Time and compound interest can be wonderful financial friends and we hope your children become life-long, childhood friends with both.
If I would like to save for my child’s education by investing in the stock market from the day they were born, how much might it be worth and how confident could I be that I would have more money than I saved after 18 years?
Our calculator estimates that there is approximately a 95% chance that you’ll have more than you saved and the table below shows the potential range of outcomes depending on how lucky or unlucky you are, assuming you invest €100 every month for 18 years (a total investment of €21,600) and incur annual costs of 1%.
| Investment Strategy | Annual Costs | Very Unlucky | Unlucky | Average | Lucky | Very Lucky |
|---|---|---|---|---|---|---|
| Buy & Hold | 1.0% | €16,400 | €29,100 | €38,600 | €49,500 | €88,900 |
| Buy & Hold | 0.5% | |||||
| Buy & Hold | 0.0% | |||||
| Confidence Level % | 95% | 75% | 50% | 25% | 1% |
Retirement Savings or Rent?
Due to the high cost of rent these days, many children continue to live with their parents even though they have started working themselves and sometimes parents charge their children a nominal amount of rent.
As explained here on our Retirement – Savings page, the decision not to contribute €200 a month to their retirement savings plan in their twenties could cost a young saver over €0.5 million by the time they reach age sixty five. Therefore, if parents have working children living at home with them, it might be an idea for them to consider offering their children the option of them paying rent or increasing their contributions to their workplace retirement savings plan.

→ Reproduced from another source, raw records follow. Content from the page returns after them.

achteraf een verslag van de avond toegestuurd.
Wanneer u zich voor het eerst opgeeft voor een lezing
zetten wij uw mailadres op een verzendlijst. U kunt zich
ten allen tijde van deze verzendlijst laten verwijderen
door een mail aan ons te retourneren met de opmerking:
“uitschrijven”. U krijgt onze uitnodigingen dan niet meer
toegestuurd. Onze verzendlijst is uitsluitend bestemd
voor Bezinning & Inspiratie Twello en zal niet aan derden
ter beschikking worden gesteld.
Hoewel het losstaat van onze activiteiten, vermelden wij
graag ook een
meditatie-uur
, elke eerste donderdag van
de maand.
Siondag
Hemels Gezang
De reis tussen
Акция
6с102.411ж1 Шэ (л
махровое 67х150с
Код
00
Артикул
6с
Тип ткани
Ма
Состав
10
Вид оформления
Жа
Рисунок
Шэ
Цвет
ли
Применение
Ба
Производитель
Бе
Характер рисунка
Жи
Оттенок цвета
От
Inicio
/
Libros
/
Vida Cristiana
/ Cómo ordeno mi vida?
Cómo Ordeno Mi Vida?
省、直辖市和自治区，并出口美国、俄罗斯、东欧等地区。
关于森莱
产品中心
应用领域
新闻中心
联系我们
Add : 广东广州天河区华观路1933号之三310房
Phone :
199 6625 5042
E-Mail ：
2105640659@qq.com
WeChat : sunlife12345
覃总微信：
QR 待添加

Children should contribute at least enough to receive the maximum contribution that their employer is willing to make, but ideally they should try and contribute 15% of their income, which in Ireland is currently the maximum they can contribute in their twenties.
What is the biggest mistake parents make when teaching their kids about money?

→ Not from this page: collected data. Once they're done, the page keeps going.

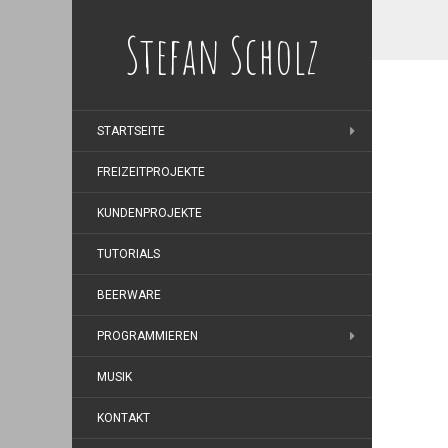
Stefan Scholz
STARTSEITE
FREIZEITPROJEKTE
KUNDENPROJEKTE
TUTORIALS
BEERWARE
PROGRAMMIEREN
MUSIK
KONTAKT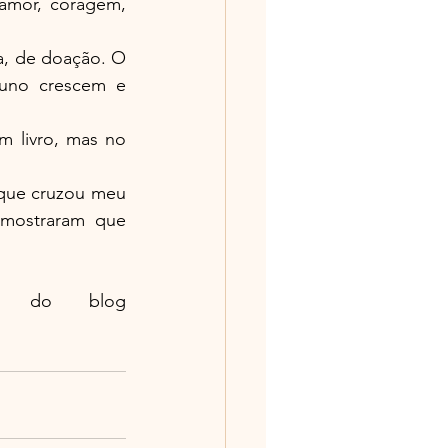
amor, coragem, 
a, de doação. O 
uno crescem e 
 livro, mas no 
que cruzou meu 
mostraram que 
Um Sonhador Caminhando com Francisco - Escritor do blog 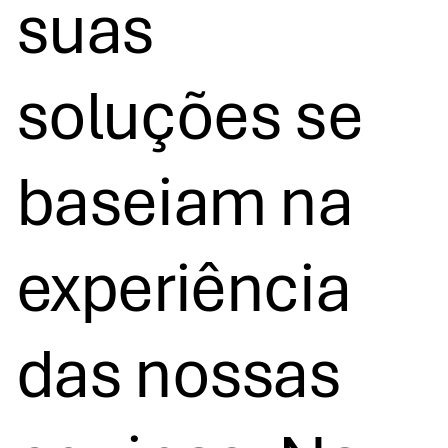
suas
soluções se
baseiam na
experiência
das nossas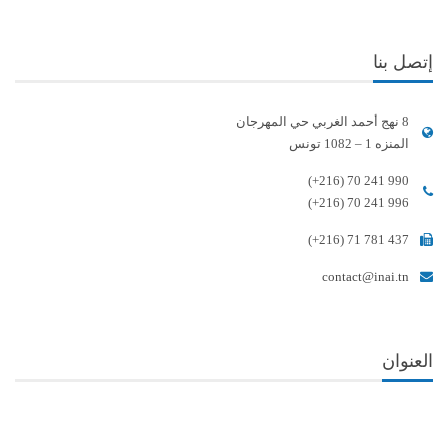
إتصل بنا
8 نهج أحمد الغربي حي المهرجان
المنزه 1 – 1082 تونس
(+216) 70 241 990
(+216) 70 241 996
(+216) 71 781 437
contact@inai.tn
العنوان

“Sometimes parents wait until their kids are in their teens before they start talking about managing money, when they could be starting when their kids are in preschool.”
– Warren Buffett
What should parents impart to their children about money, savings and investment?

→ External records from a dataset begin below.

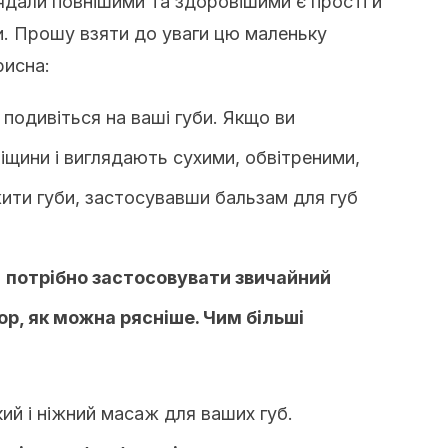
ядали повнішими та здоровішими є прості й
и. Прошу взяти до уваги цю маленьку
рисна:
 подивіться на ваші губи. Якщо ви
іщини і виглядають сухими, обвітреними,
ити губи, застосувавши бальзам для губ
,
потрібно застосовувати звичайний
ор, як можна рясніше. Чим більші
ий і ніжний масаж для ваших губ.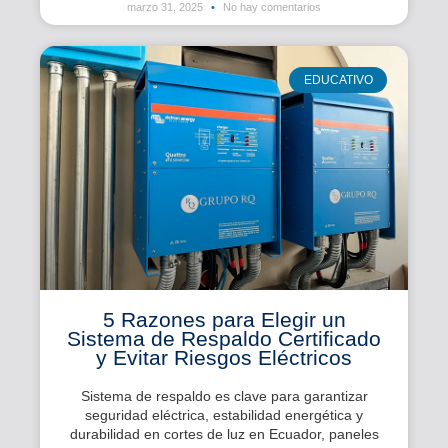
marzo 31, 2025
No hay comentarios
EDUCATIVO
5 Razones para Elegir un
Sistema de Respaldo Certificado
y Evitar Riesgos Eléctricos
Sistema de respaldo es clave para garantizar
seguridad eléctrica, estabilidad energética y
durabilidad en cortes de luz en Ecuador, paneles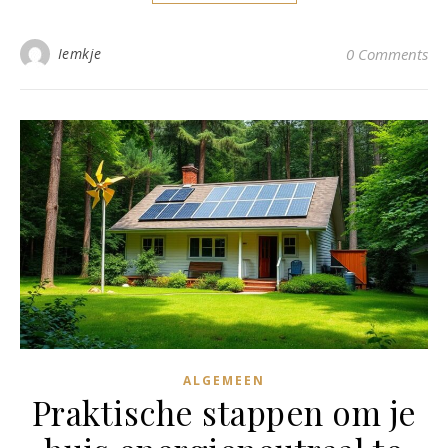
Iemkje
0 Comments
ALGEMEEN
Praktische stappen om je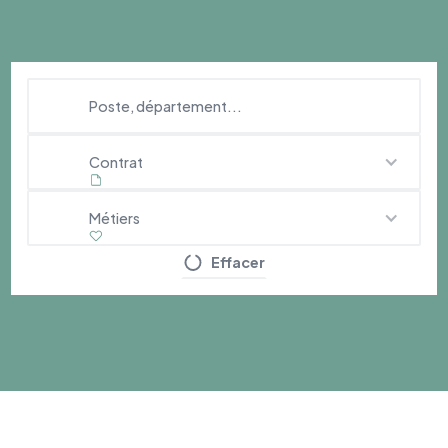
Contrat
Métiers
Effacer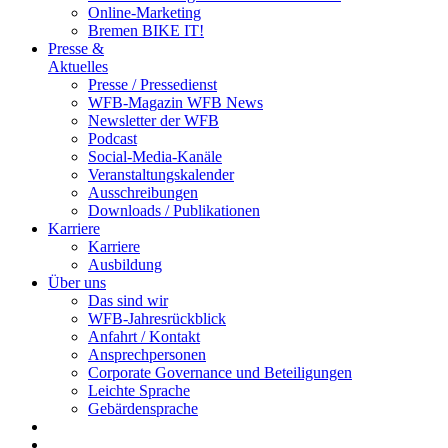
Online-Marketing
Bremen BIKE IT!
Presse &
Aktuelles
Presse / Pressedienst
WFB-Magazin WFB News
Newsletter der WFB
Podcast
Social-Media-Kanäle
Veranstaltungskalender
Ausschreibungen
Downloads / Publikationen
Karriere
Karriere
Ausbildung
Über uns
Das sind wir
WFB-Jahresrückblick
Anfahrt / Kontakt
Ansprechpersonen
Corporate Governance und Beteiligungen
Leichte Sprache
Gebärdensprache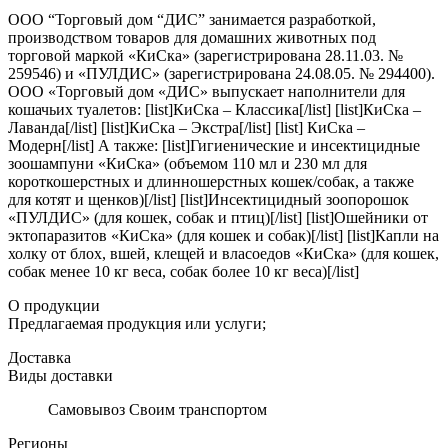
ООО “Торговый дом “ДИС” занимается разработкой,
производством товаров для домашних животных под
торговой маркой «КиСка» (зарегистрирована 28.11.03. №
259546) и «ПУЛДИС» (зарегистрирована 24.08.05. № 294400).
ООО «Торговый дом «ДИС» выпускает наполнители для
кошачьих туалетов: [list]КиСка – Классика[/list] [list]КиСка –
Лаванда[/list] [list]КиСка – Экстра[/list] [list] КиСка –
Модерн[/list] А также: [list]Гигиенические и инсектицидные
зоошампуни «КиСка» (объемом 110 мл и 230 мл для
короткошерстных и длинношерстных кошек/собак, а также
для котят и щенков)[/list] [list]Инсектицидный зоопорошок
«ПУЛДИС» (для кошек, собак и птиц)[/list] [list]Ошейники от
эктопаразитов «КиСка» (для кошек и собак)[/list] [list]Капли на
холку от блох, вшей, клещей и власоедов «КиСка» (для кошек,
собак менее 10 кг веса, собак более 10 кг веса)[/list]
О продукции
Предлагаемая продукция или услуги;
Доставка
Виды доставки
Самовывоз Своим транспортом
Регионы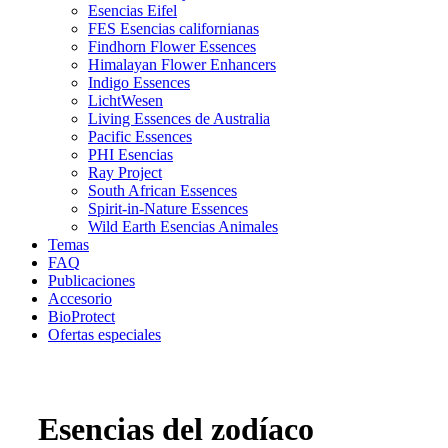
Esencias Eifel
FES Esencias californianas
Findhorn Flower Essences
Himalayan Flower Enhancers
Indigo Essences
LichtWesen
Living Essences de Australia
Pacific Essences
PHI Esencias
Ray Project
South African Essences
Spirit-in-Nature Essences
Wild Earth Esencias Animales
Temas
FAQ
Publicaciones
Accesorio
BioProtect
Ofertas especiales
Esencias del zodíaco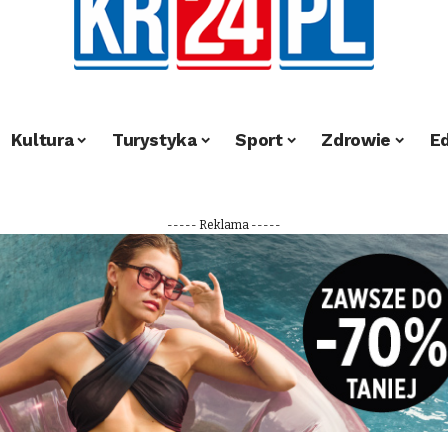
Kultura
Turystyka
Sport
Zdrowie
E
----- Reklama -----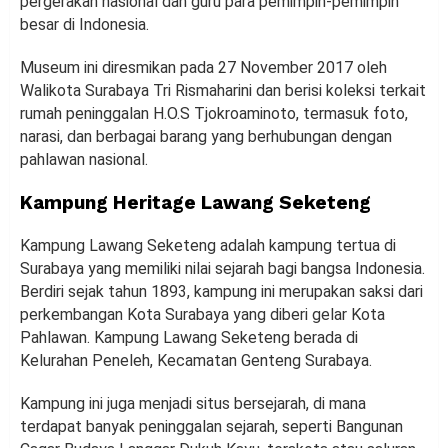
pergerakan nasional dan guru para pemimpin-pemimpin
besar di Indonesia.
Museum ini diresmikan pada 27 November 2017 oleh
Walikota Surabaya Tri Rismaharini dan berisi koleksi terkait
rumah peninggalan H.O.S Tjokroaminoto, termasuk foto,
narasi, dan berbagai barang yang berhubungan dengan
pahlawan nasional.
Kampung Heritage Lawang Seketeng
Kampung Lawang Seketeng adalah kampung tertua di
Surabaya yang memiliki nilai sejarah bagi bangsa Indonesia.
Berdiri sejak tahun 1893, kampung ini merupakan saksi dari
perkembangan Kota Surabaya yang diberi gelar Kota
Pahlawan. Kampung Lawang Seketeng berada di
Kelurahan Peneleh, Kecamatan Genteng Surabaya.
Kampung ini juga menjadi situs bersejarah, di mana
terdapat banyak peninggalan sejarah, seperti Bangunan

“Many parents strive to leave the next generation with some sort of an inheritance, but most of them give little to no thought of how insufficient this is in practice. Wealth that is unaccompanied by suitable traits is generally fleeting and results in wasted lives and general unhappiness. My own father left me no tangible inheritance except that which, in my own view, has been the most precious. From a young age, he taught me by example and by words the kind of lessons that have contributed the most to my own life. He taught me, for instance, the value of skepticism, the ethos of saving part of my income and the virtue of living on less than I earn. He was no economist, but he did know that one must produce before one can consume. He was no mathematician, but he was eager to explain the miracle of compounding. He never owned a credit card nor owed money to anyone. He explained how vulnerable one becomes by having debt. He showed me over many years both the value of history and the lessons we can learn from it, as well as the necessity of thinking for myself rather than relying on the observations or promises of others. He urged me not to avoid risk entirely but to be mindful of the kind of risks I should avoid. He taught me the value of modesty and honest friendship. It was an incredible inheritance, and it is precisely the same that I have sought to pass on to my own children.”